Take each line from the entries that holds "linecap" and copy it out.

----- Materials provided -----

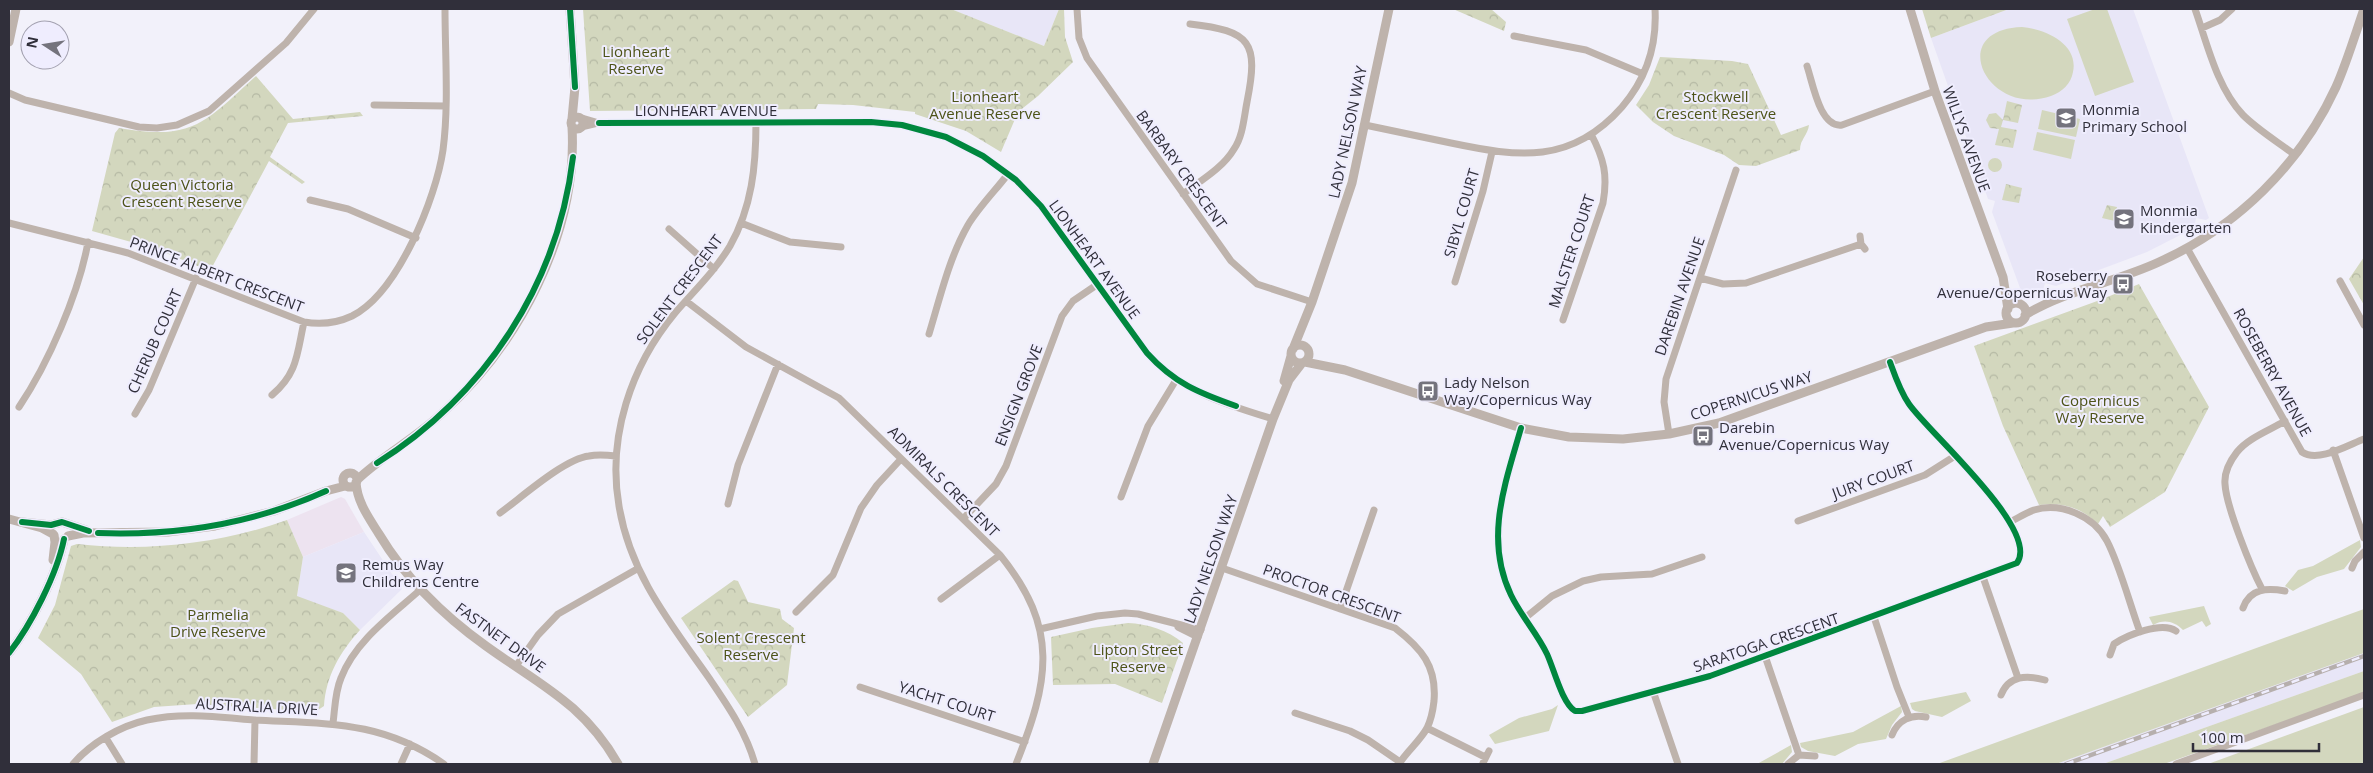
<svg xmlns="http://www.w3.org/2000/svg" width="2373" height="773" font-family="'Open Sans',sans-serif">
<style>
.commercial{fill:#ede3f0}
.built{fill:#e8e6f7}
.grass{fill:#d3d7be}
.park{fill:url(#park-crowns)}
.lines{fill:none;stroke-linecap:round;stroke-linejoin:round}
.minor{stroke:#beb3ac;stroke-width:7}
.tertiary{stroke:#beb3ac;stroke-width:9}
.rail-casing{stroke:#b6afad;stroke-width:4.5}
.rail{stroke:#efedfe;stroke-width:2.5;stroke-dasharray:8;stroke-linecap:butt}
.cycleway-casing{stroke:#efedfe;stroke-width:9}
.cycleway{stroke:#00873e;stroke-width:6}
.labels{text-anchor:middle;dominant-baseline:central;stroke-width:4;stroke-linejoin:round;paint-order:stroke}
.park-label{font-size:15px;fill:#4d5318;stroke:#efedfe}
.poi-label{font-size:15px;fill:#302f3a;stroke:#efedfe;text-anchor:start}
.street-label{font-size:15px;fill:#302f3a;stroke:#efedfe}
</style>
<defs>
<pattern id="park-crowns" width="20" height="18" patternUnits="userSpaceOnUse" patternTransform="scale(1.25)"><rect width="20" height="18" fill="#d3d7be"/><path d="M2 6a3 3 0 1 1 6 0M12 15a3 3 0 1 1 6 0" fill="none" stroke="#b5b9a4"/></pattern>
</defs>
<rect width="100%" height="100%" fill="#f2f1fa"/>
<path class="commercial" d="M 341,497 L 345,499 L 364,532 L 303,557 L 287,520 Z"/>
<path class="built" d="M 951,9 L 1059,9 L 1044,46 Z
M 2009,9 L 2133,9 L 2209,218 L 2206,220 L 2196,218 L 2194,228 L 2147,252 L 2056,286 L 2045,283 L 2043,290 L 2025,297 L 2023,296 L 1992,212 L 1995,201 L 1988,199 L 1931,38 Z
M 364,532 L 402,589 L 360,630 L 343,613 L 297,597 L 303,557 Z
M 2364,653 L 2364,671 L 2103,764 L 2056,764 Z"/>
<path class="grass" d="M 2095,9 L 2107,9 L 2134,82 L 2095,96 L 2067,19 Z
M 2022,27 C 2045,29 2079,44 2073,72 C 2071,84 2062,92 2051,96 C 1988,118 1944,30 2022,27 Z
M 2042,110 L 2080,119 L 2076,137 L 2038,129 Z
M 2037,132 L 2075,140 L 2071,159 L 2033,150 Z
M 2360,540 L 2361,547 L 2344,569 L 2317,577 L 2293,591 L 2285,586 L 2298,570 L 2313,566 Z
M 2204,606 L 2211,624 L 2206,627 L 2202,621 L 2183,630 C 2174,621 2164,619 2153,625 L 2149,617 Z
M 2364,609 L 2364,653 L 2056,764 L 1937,764 Z
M 2364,671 L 2364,693 L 2164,764 L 2103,764 Z
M 1966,692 L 1971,701 L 1942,717 L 1915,711 L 1912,709 L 1910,703 Z
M 1558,705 L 1549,731 L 1495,744 L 1489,735 L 1519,718 L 1552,709 Z
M 1901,706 L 1902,712 L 1892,725 L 1886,739 L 1858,744 L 1835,756 L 1808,751 L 1801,747 L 1800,743 L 1853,732 Z
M 2364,707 L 2364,764 L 2208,764 Z
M 1791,745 L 1792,752 L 1782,764 L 1757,764 Z"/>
<path class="park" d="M 583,9 L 951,9 L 1044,46 L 1059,9 L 1064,9 L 1065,37 L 1073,62 L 1038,96 L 1018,112 L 1001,152 L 966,131 L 915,114 L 915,112 L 853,105 L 818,104 L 816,109 L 590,111 Z
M 1453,9 L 1491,9 L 1506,22 L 1504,31 Z
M 1922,9 L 2009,9 L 1931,38 Z
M 1660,57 L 1732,61 L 1748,64 L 1781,135 L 1809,125 C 1808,135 1800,139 1800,150 L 1756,166 L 1739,165 L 1724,155 L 1674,136 L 1653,122 L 1636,105 L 1649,85 Z
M 256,76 L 293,119 L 360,112 L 363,116 L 288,123 L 270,157 L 305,182 L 302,184 L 269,161 L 210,271 L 156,249 L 92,231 L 115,133 L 119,128 C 193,141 204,123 256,76 Z
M 2007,101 L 2022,105 L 2018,123 L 2003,120 Z
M 1996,113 L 2003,120 L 2001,127 L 2017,130 L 2013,148 L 1995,145 L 1999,129 L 1990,128 L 1986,120 L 1989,114 Z
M1988 165a7 7 0 1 1 14 0a7 7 0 1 1-14 0Z
M 2006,184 L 2022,188 L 2019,203 L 2002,200 Z
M 2107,205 L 2117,207 L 2115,221 L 2102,218 Z
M 2364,257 L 2364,305 L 2349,279 Z
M 2139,284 L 2209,407 L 2165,492 L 2110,527 L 2103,516 L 2098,524 C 2080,507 2063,502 2039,505 L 2003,426 L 1974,346 L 2100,300 Z
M 287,520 L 303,557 L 297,596 L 343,613 L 360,630 C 340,652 326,676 324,706 L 315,712 L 197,704 L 154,707 L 112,722 L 81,674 L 38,638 L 55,605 L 71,546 L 77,544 C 147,552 220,544 287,520 Z
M 734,580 L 738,581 L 748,602 L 780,609 L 782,619 L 794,628 L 787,685 L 748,717 L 681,618 Z
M 1128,623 C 1147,624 1168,630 1183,643 L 1162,703 L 1115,684 L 1053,685 L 1051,637 L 1092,628 Z"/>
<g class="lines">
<path class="minor" d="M 1077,9 L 1079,38 L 1087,58 L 1231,261 L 1257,284 L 1312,302
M 2195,9 C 2207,43 2217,88 2243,115 C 2258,130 2278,142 2295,155
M 2202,28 L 2220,20 L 2232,9
M 1514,36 L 1586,50 L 1643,74
M 1807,66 C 1813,84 1820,128 1842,125 L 1935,91
M 9,93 L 25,100 L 139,127 L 157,128 L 177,125 L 209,111 L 286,43 L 314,9
M 374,105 L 445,106
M 582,118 L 599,123 L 871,122 L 902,125 L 946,137 L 983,156 L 1016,180 L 1041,206 L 1147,353 C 1182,392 1224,404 1273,419
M 1365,125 C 1393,131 1422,137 1451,143 C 1518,157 1571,165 1622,107 C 1646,79 1657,45 1655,9
M 581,127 L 598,123
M 1183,194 C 1200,181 1223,168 1234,149 C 1243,136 1244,117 1247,102 C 1259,42 1251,31 1190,24
M 310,200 L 348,209 L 416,238
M 9,223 L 128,253 L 304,322 C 321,325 337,323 352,316 C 398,293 436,198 443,150 C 449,105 445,54 445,9
M 741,223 L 790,242 L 841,247
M 669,229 L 714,269
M 1860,236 L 1861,244 L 1865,249
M 2187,248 L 2302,452 C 2318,463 2348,445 2364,439
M 1700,278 L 1723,284 L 1746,283 L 1861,244
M 2340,281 L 2364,325
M 1455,282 L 1483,191 L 1492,152
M 686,301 L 746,347 L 839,398 L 1000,555 C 1060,629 1049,681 1016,764
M 1563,320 L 1603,203 C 1608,175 1604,159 1591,134
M 929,334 C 940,298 949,258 968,225 C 979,207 995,191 1008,174
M 272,395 C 298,373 297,353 304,322
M 19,407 C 48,364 79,293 88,242
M 135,414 L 149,390 L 196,278
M 1521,428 C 1505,484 1484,539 1511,595 C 1521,616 1537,633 1547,654 C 1554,669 1562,703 1575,711 L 1582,711 L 1710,676 L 2017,563 C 2041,530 1928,432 1909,404 C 1900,391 1895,376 1890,362
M 1669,434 L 1664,402 L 1666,379 L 1736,170
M 2333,450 L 2364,538
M 1121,497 L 1148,426 L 1176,380
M 728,504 L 738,465 L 778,364
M 500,513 C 522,497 564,459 589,456 C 598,454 607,455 616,456
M 963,519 L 996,484 L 1006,466 L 1062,316 L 1073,301 L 1098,284
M 1798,521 L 1925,475 L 1955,456
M 2010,522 C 2018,518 2026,513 2034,510 C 2061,502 2094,516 2107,541 C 2120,566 2130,605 2140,632
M 1222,568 L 1395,628 C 1421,648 1437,666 1434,701 C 1433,710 1431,720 1427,728 C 1420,741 1407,751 1399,764
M 2352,568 L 2355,561 L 2364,552
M 1983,577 L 2018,678
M 2262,589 C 2251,568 2226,506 2225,484 C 2224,473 2230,461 2237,452 C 2248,438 2270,430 2285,421
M 941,599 L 1000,555
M 2243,608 C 2250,588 2267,588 2285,591
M 1340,609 L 1374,510
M 796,612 L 833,575 L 861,508 L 877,485 L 901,459
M 1874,617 L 1897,687 L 1909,717
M 1525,618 L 1552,596 L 1583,581 L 1601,577 L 1652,574 L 1702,557
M 1178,627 L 1198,637
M 1040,629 L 1097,616 L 1125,613 L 1138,614 L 1201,630
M 2110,655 L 2114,644 C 2127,635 2162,621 2176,631
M 1765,656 L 1799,755
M 516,666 L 538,635 L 558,614 L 637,569
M 860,687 L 1025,742
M 1653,691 L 1678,764
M 2001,695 C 2009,675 2027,675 2045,680
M 1295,713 L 1350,731 L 1368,740 L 1400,762
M 333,723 C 335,708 335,692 341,678 C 355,641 392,615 420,590
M 1427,728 L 1485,757
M 1892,735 C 1898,720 1911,714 1926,717
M 106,738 L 122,764
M 1483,763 L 1489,751
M 73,764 C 91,743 120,726 147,720 C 183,712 218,717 254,720 C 326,724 381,720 444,764
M 254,764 L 255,720
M 401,764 L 410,744
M 755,764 C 746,732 728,706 709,678 C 671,624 630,574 619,506 C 607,437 631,366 675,313 C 694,291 715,271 730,246 C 752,207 756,166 756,122
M 1788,764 L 1799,755 L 1815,756
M 2176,764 L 2364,695"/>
<path class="tertiary" d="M 570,9 L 575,87 L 572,119
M 1910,9 L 1935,91 L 2003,277 L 2008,309
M 9,42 L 16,9
M571 123a6 6 0 1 1 12 0a6 6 0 1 1-12 0Z
M2006 313a10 10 0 1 1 20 0a10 10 0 1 1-20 0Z
M 2025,315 C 2066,290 2116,282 2159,262 C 2237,227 2300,165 2336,87 C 2347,62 2355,35 2364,9
M1291 354a9 9 0 1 1 18 0a9 9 0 1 1-18 0Z
M 1293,349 L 1312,302 L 1352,183 L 1389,9
M 1305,362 L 1345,370 L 1521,428 L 1569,437 L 1623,439 L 1669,434 L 1719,423 L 1986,327 L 2013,323
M 1284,381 L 1291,356
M343 480a7 7 0 1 1 14 0a7 7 0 1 1-14 0Z
M 357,480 C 382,456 414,439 440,415 C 519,345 578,233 572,127
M 356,482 C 357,502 369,518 379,534 C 406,579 444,616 486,646 C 540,685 583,703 618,764
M 9,519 L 42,528 L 53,534
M 22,522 L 51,525 L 62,522 L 86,530
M 68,536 L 83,533 L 168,532 L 215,526 L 274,511 L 326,491 L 345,486
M 53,560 L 55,542 L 54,535
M 9,653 C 31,625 57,574 64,539
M 1153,764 L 1273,419 L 1289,380 L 1302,363"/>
<g class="rail-casing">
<path id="rail" d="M 2066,764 L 2364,656"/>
</g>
<use href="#rail" class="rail"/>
<g class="cycleway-casing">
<path id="cycleway" d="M 570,9 L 575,87
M 599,123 L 871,122 L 902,125 L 946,137 L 983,156 L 1016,180 L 1041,206 L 1147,353 C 1174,383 1199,393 1236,406
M 1521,428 C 1505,484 1484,539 1511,595 C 1521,616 1537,633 1547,654 C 1554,669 1562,703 1575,711 L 1582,711 L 1710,676 L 2017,563 C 2041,530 1928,432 1909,404 C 1900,391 1895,376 1890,362
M 377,463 C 485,395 558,284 573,157
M 22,522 L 51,525 L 62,522 L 89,531
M 98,533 C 178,536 253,524 326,491
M 9,653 C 31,625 57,574 64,539"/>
</g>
<use href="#cycleway" class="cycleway"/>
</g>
<defs>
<g id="school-square" transform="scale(1.125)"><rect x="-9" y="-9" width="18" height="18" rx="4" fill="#74737d" stroke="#efedfe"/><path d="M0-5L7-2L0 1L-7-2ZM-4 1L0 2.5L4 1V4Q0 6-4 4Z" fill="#fff"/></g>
<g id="bus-square" transform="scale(1.125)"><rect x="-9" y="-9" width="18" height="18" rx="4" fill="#74737d" stroke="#efedfe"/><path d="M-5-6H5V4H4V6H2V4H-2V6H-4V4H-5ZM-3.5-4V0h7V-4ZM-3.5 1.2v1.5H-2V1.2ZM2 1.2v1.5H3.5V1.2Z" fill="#fff"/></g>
</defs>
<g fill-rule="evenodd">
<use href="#school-square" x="2066" y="118"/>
<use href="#school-square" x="2124" y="219"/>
<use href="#bus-square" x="2123" y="284"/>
<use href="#bus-square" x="1428" y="391"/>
<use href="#bus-square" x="1703" y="436"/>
<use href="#school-square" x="346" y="573"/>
</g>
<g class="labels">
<g class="park-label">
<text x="636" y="51">Lionheart<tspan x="636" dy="17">Reserve</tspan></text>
<text x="985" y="96">Lionheart<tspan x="985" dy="17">Avenue Reserve</tspan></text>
<text x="1716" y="96">Stockwell<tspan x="1716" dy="17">Crescent Reserve</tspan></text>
<text x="182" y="184">Queen Victoria<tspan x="182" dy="17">Crescent Reserve</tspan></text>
<text x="2100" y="400">Copernicus<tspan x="2100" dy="17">Way Reserve</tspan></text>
<text x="218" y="614">Parmelia<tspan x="218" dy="17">Drive Reserve</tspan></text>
<text x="751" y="637">Solent Crescent<tspan x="751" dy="17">Reserve</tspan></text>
<text x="1138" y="649">Lipton Street<tspan x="1138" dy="17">Reserve</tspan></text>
</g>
<g class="poi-label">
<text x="2082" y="109">Monmia<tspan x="2082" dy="17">Primary School</tspan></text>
<text x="2140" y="210">Monmia<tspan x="2140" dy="17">Kindergarten</tspan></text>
<text x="2107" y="275" text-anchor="end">Roseberry<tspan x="2107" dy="17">Avenue/Copernicus Way</tspan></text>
<text x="1444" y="382">Lady Nelson<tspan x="1444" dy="17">Way/Copernicus Way</tspan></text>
<text x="1719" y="427">Darebin<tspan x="1719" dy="17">Avenue/Copernicus Way</tspan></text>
<text x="362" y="564">Remus Way<tspan x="362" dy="17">Childrens Centre</tspan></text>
</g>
<g class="street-label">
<text x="706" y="110">LIONHEART AVENUE</text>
<text transform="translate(1347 132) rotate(-78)">LADY NELSON WAY</text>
<text transform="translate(1967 139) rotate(70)">WILLYS AVENUE</text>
<text transform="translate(1182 169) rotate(54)">BARBARY CRESCENT</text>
<text transform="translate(1461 213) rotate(-74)">SIBYL COURT</text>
<text transform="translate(1571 251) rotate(-72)">MALSTER COURT</text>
<text transform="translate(1095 259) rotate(54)">LIONHEART AVENUE</text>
<text transform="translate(217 274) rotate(21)">PRINCE ALBERT CRESCENT</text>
<text transform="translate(679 289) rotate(-53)">SOLENT CRESCENT</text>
<text transform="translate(1679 296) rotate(-71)">DAREBIN AVENUE</text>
<text transform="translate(154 341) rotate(-66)">CHERUB COURT</text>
<text transform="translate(2273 372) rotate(61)">ROSEBERRY AVENUE</text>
<text transform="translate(1018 395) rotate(-69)">ENSIGN GROVE</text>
<text transform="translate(1751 395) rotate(-18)">COPERNICUS WAY</text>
<text transform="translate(1873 479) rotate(-20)">JURY COURT</text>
<text transform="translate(944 481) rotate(45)">ADMIRALS CRESCENT</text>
<text transform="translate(1210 559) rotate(-71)">LADY NELSON WAY</text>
<text transform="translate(1332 593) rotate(20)">PROCTOR CRESCENT</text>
<text transform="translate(501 637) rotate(36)">FASTNET DRIVE</text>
<text transform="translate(1766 642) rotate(-19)">SARATOGA CRESCENT</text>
<text transform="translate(947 701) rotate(18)">YACHT COURT</text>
<text transform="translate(257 706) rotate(3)">AUSTRALIA DRIVE</text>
</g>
</g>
<rect width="2373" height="773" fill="none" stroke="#302f3a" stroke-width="20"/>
<g transform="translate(45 45) rotate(282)"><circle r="24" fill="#efedfe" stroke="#a3a1b0"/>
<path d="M0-4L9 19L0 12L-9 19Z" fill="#74737d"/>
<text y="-8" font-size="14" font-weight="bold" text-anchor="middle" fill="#302f3a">N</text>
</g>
<path d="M2193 743v8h126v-8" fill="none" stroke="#302f3a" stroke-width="2.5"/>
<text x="2200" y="743" font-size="15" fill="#302f3a" stroke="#efedfe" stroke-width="4" paint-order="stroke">100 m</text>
</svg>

-----

### Reply to the exercise
.lines{fill:none;stroke-linecap:round;stroke-linejoin:round}
.rail{stroke:#efedfe;stroke-width:2.5;stroke-dasharray:8;stroke-linecap:butt}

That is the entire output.